1974 British Airways bombing attempt
A British Airways Hawker Siddeley Trident similar to the aircraft involved
|Date||23 July 1974|
|Aircraft type||Hawker Siddeley Trident|
|Flight origin||Belfast International Airport, Northern Ireland|
|Destination||London Heathrow Airport, England|
On 23 July 1974, a small bomb was found aboard a British Airways flight from Belfast to London, following a telephoned warning. The flight made an emergency landing at Manchester Airport. The Provisional IRA claimed it had planted the bomb as a symbolic act, and that it had not been set to explode. It is the only time that the IRA has planted a bomb aboard an aircraft, and was the second terrorist incident involving a bomb aboard an aircraft in the United Kingdom.

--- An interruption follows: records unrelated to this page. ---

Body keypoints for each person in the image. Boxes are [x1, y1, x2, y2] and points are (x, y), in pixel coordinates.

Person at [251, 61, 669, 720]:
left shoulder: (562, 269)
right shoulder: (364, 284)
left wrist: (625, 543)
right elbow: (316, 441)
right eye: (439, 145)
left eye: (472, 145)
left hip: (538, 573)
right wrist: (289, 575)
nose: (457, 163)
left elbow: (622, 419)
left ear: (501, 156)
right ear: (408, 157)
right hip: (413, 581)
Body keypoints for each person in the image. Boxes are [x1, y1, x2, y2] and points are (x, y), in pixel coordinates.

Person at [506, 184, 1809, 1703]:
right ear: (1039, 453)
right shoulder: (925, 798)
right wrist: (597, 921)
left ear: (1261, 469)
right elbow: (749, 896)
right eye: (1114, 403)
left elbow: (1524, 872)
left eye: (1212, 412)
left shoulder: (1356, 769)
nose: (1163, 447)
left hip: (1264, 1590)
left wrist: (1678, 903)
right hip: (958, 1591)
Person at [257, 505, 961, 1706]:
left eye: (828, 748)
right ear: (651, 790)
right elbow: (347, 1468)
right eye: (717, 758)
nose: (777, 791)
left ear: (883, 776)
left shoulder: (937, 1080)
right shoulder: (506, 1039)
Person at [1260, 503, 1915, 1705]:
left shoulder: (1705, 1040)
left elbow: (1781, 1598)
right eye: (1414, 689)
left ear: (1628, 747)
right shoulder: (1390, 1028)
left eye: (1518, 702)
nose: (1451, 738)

The flight took off from Belfast International Airport, Northern Ireland for a domestic flight to London Heathrow Airport, England. As the flight was over the Irish Sea a phone call was made to the Irish News warning that a bomb was on board and would explode. The flight crew diverted and made an emergency landing at Manchester Airport. All 85 passengers and crew were removed from the aircraft. Police found the bomb in a plastic bag under one of the seats. The bomb had 2 kg (4.4 lb) of explosives and was removed where a controlled explosion was carried out.

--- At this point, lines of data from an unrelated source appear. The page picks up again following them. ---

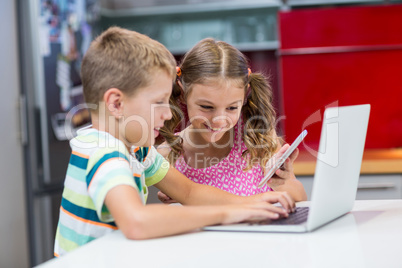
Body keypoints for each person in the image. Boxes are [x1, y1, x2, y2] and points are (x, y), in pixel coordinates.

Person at [54, 27, 295, 257]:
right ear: (117, 104)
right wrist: (227, 213)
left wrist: (251, 204)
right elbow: (136, 222)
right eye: (159, 102)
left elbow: (190, 191)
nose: (168, 114)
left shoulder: (137, 151)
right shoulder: (105, 151)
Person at [158, 38, 307, 203]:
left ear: (244, 96)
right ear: (183, 93)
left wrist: (283, 183)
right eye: (207, 107)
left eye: (231, 108)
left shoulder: (257, 136)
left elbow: (301, 198)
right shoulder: (169, 153)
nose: (219, 121)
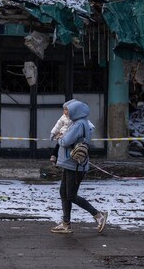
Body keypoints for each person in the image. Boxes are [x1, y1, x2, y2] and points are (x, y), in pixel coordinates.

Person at [51, 99, 107, 234]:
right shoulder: (80, 123)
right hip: (71, 164)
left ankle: (98, 215)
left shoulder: (78, 125)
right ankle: (66, 224)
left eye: (68, 111)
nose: (66, 113)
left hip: (75, 166)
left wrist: (59, 137)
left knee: (71, 195)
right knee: (64, 193)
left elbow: (65, 141)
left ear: (75, 112)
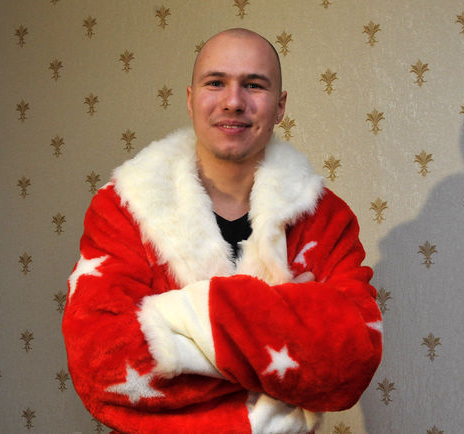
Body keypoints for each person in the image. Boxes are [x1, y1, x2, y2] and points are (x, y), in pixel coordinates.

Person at [62, 28, 383, 433]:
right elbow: (99, 364)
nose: (233, 101)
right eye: (215, 83)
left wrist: (172, 321)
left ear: (280, 106)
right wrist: (284, 315)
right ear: (190, 99)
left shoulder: (325, 216)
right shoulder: (123, 207)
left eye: (254, 85)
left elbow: (353, 360)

Three police officers from the Royal Ulster Constabulary were on board the flight. The Chief Constable of Northern Ireland, James Flanagan together with his wife and two police officers with their families were travelling to London to attend an investiture; the two officers were to receive the British Empire Medal from Queen Elizabeth II at Buckingham Palace for their work during the ongoing Northern Ireland conflict. The MP James Molyneaux, Chief Whip for the Ulster Unionist Party and a senior member of the Orange Order was also on the flight. Bob Rae, who would later become Premier of the Canadian province of Ontario and leader of the Liberal Party of Canada, was also a passenger.

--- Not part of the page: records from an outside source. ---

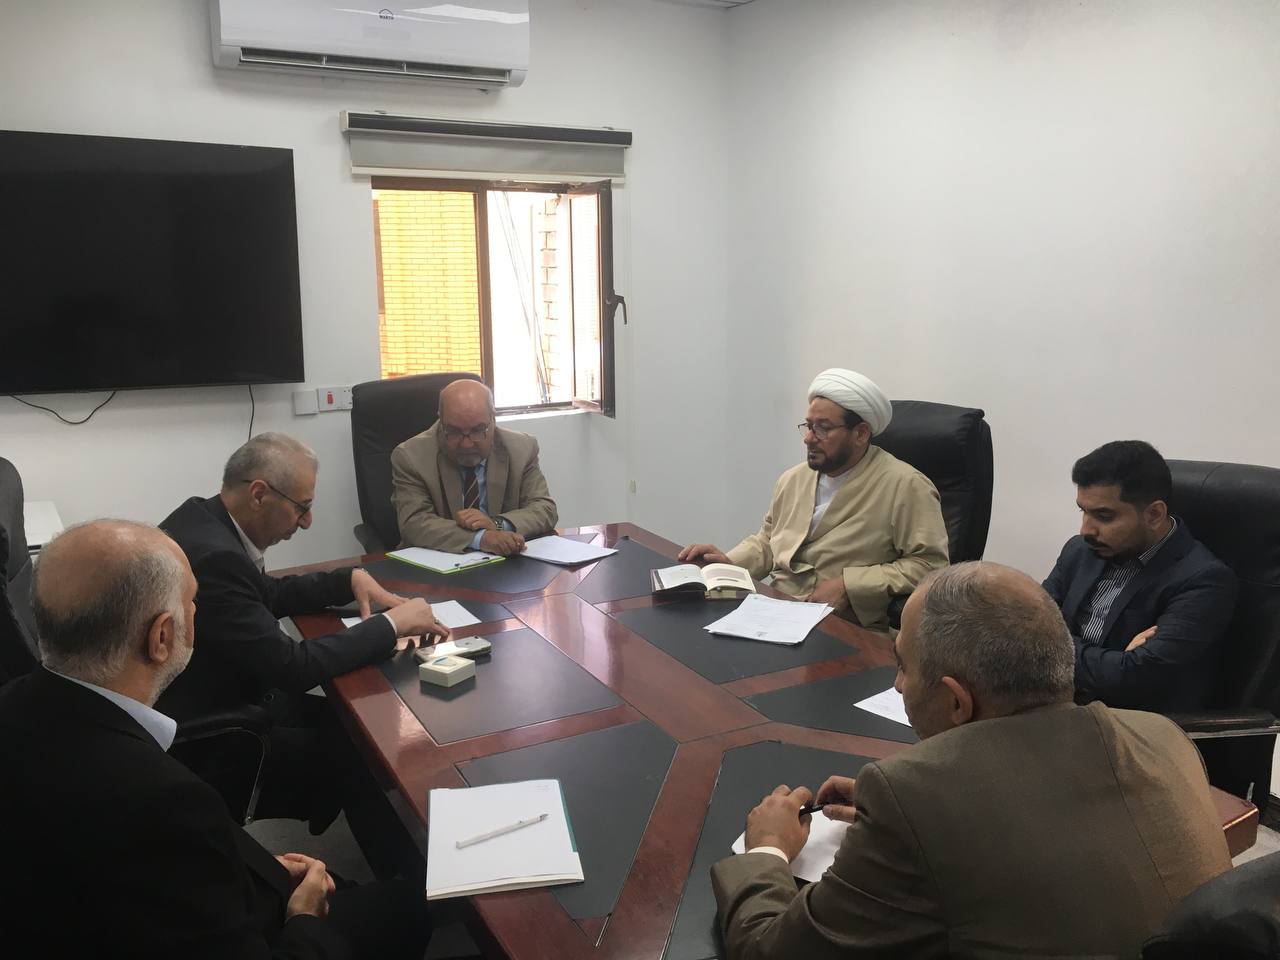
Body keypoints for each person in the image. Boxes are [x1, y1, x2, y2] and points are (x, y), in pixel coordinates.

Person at [712, 562, 1232, 959]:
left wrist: (768, 850)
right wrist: (902, 821)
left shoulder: (915, 798)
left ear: (957, 701)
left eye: (903, 667)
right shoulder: (1161, 735)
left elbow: (768, 950)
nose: (898, 685)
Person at [0, 520, 432, 958]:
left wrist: (247, 870)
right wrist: (305, 917)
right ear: (161, 636)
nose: (197, 611)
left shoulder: (13, 705)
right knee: (406, 909)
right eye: (192, 600)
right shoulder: (166, 799)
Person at [156, 432, 448, 879]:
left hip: (225, 692)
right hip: (217, 732)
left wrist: (347, 580)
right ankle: (405, 886)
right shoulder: (215, 557)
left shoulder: (204, 518)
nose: (308, 522)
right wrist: (391, 625)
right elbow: (294, 667)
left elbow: (263, 594)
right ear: (259, 494)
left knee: (358, 723)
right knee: (366, 751)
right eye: (301, 507)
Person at [680, 368, 948, 634]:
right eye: (809, 426)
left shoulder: (906, 486)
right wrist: (728, 565)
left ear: (861, 433)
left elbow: (930, 566)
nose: (809, 438)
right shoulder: (793, 479)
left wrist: (849, 585)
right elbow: (769, 541)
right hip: (776, 610)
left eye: (823, 428)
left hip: (846, 626)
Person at [1043, 440, 1237, 711]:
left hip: (1131, 722)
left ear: (1154, 514)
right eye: (1083, 511)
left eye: (1104, 516)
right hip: (1059, 701)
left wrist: (1048, 648)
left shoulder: (1204, 581)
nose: (1086, 530)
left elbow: (1131, 678)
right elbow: (1026, 625)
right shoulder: (1080, 550)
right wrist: (1113, 660)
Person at [391, 378, 558, 555]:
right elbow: (414, 523)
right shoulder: (411, 457)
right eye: (454, 431)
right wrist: (481, 539)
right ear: (441, 421)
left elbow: (544, 509)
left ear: (493, 419)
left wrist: (497, 524)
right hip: (440, 560)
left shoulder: (522, 449)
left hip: (504, 561)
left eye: (478, 430)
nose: (467, 444)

The Provisional IRA claimed that they had put the bomb on the aircraft. The IRA said the bomb was not primed and was not meant to detonate, but that it had been planted as a symbolic act, to show that they could get through the security at Belfast Airport. It is unknown how the bomb made its way on board.
The British Airline Pilots' Association called for sterner security measures at Belfast Airport, such as banning hand luggage, banning cleaners from boarding the aircraft during the turn-round, and not taking on catering supplies at Belfast.